James furiously cuts a rectangular sheet of paper with scissors. Every second he cuts a random piece by an unsystematic rectilinear cut into two parts.
a) Find the mathematical expectation of the number of sides of a polygon (made from a piece of paper) that James randomly picks up after an hour of such work.
b) Solve the same problem if at first the piece of paper had the form of an arbitrary polygon.
The upper side of a piece of square paper is white, and the lower one is red. In the square, a point F is randomly chosen. Then the square is bent so that one randomly selected vertex overlaps the point F. Find the mathematical expectation of the number of sides of the red polygon that appears.
A regular dice is thrown many times. Find the mathematical expectation of the number of rolls made before the moment when the sum of all rolled points reaches 2010 (that is, it became no less than 2010).
The point \(O\) is randomly chosen on piece of square paper. Then the square is folded in such a way that each vertex is overlaid on the point \(O\). The figure shows one of the possible folding schemes. Find the mathematical expectation of the number of sides of the polygon that appears.
A fair dice is thrown many times. It is known that at some point the total amount of points became equal to exactly 2010.
Find the mathematical expectation of the number of throws made to this point.
The Scattered Scientist constructed a device consisting of a sensor and a transmitter. The average life expectancy of the sensor part is 3 years, the average lifetime of the transmitter is 5 years. Knowing the distribution of the lifetime of the sensor and the transmitter, the Scattered Scientist calculated that the average lifetime of the entire device is 3 years 8 months. Was the Scattered Scientist wrong in his calculations?
In a numerical set of \(n\) numbers, one of the numbers is 0 and another is 1.
a) What is the smallest possible variance of such a set of numbers?

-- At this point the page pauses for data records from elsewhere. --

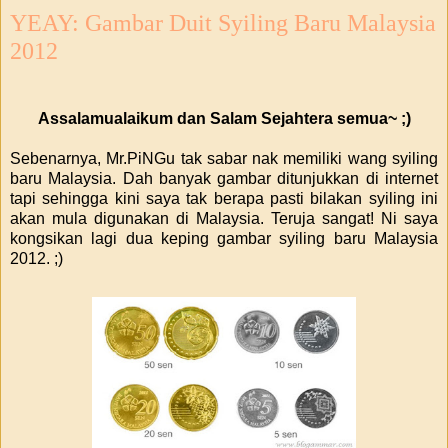
YEAY: Gambar Duit Syiling Baru Malaysia
2012
Assalamualaikum dan Salam Sejahtera semua~ ;)
Sebenarnya, Mr.PiNGu tak sabar nak memiliki wang syiling
baru Malaysia. Dah banyak gambar ditunjukkan di internet
tapi sehingga kini saya tak berapa pasti bilakan syiling ini
akan mula digunakan di Malaysia. Teruja sangat! Ni saya
kongsikan lagi dua keping gambar syiling baru Malaysia
2012. ;)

b) What should be the set of numbers for this?
A fly moves from the origin only to the right or upwards along the lines of the integer grid (a monotonic wander). In each node of the net, the fly randomly selects the direction of further movement: upwards or to the right.
a) Prove that sooner or later the fly will reach the point with abscissa 2011.
b) Find the mathematical expectation of the ordinate of the fly at the moment when the fly reached the abscissa 2011.
The point \(O\), lying inside the triangle \(ABC\), is connected by segments with the vertices of the triangle. Prove that the variance of the set of angles \(AOB\), \(AOC\) and \(BOC\) is less than a) \(10\pi ^2/27\); b) \(2\pi ^2/9\).
At the sound of the whistle of the PE teacher, all 10 boys and 7 girls lined up randomly.
Find the mathematical expectation of the value “the number of girls standing to the left of all of the boys.”